Red Sand Green Heart > The Outback > Weather > The Desert Lottery

The Desert Lottery

"Rain is everything out here.
It is never convenient, always needed
and perennially topical."

Erratic weather patterns define the outback. Rainfall is scarce, with the arid region surrounding Roxby Downs receiving an average of 166 millimetres per year. However floods are not unknown in this region, and one of the most spectacular was in March 1989 when a whopping 340 millimetres (13 inches) of rain fell in just two days!

"LIvestock and wildlife were stranded on islands of high ground.....Andamooka lost its entire water supply from the Chimney Hold Dam into Lake Torrens. Airstrips were under water and roads were cut.

"The single blokes at Roxby remember 1989. Every Friday afternoon a testosterone-driven convoy of big-smoke pilgrims was thwarted, or should have been, when the only road connecting Roxby with Adelaide turned to mud."

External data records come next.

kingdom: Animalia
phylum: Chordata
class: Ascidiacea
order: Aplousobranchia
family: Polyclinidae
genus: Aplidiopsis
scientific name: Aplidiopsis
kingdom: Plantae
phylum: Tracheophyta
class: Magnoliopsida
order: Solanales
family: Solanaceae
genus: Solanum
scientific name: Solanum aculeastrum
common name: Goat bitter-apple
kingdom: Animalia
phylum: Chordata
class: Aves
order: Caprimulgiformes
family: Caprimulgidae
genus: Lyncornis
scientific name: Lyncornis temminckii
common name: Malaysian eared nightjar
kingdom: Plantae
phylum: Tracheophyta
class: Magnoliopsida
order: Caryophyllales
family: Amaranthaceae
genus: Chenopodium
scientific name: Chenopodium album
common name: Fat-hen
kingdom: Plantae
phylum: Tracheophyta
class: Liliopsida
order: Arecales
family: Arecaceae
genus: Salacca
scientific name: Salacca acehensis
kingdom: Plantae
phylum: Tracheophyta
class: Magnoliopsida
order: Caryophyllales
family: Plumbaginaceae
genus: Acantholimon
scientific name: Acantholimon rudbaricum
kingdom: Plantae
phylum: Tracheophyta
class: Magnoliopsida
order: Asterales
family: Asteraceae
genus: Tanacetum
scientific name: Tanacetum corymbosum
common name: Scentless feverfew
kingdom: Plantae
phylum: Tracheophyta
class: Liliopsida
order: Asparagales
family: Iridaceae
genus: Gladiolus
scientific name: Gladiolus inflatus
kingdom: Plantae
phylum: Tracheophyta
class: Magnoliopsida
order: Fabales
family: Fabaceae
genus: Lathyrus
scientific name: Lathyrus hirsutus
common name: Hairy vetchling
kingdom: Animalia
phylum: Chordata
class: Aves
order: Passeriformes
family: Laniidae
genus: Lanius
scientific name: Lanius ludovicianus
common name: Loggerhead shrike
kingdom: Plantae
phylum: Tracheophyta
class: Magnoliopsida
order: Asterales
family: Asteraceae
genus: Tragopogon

All major rains stimulate a remarkable series of wildlife responses, from the mass evacuation of underground burrows by a vast range of insects and invertebrates to masses of wildflowers and locust plagues. Dry salt pans become deep lakes, filling with fish and attracting thousands of waterbirds to this desert region.

Following the 1989 flood the region boasted six lakes, the last of which dried up six years later. In the intervening years, Roxby Downs boasted a large collection of speedboats, the Roxby Downs Yacht Club was formed and water sports became the unlikely pastime of this desert dwelling population.

Flooding rains create havoc with railway lines, like the
Old Ghan line at Curdimurka.

However, soon after the rains, 'universities' of hardyhead fish (look closely) swarm in Lake Eyre which in turn attract many waterbirds.

The 1989 filling of Coorlay Lagoon was the biggest flood for centuries, as seen by the flooded pine and tea-trees that mark earlier flood levels.

Swans and coots are among the hundreds of thousands of waterbirds that colonise lakes on the Arcoona tableland after rains.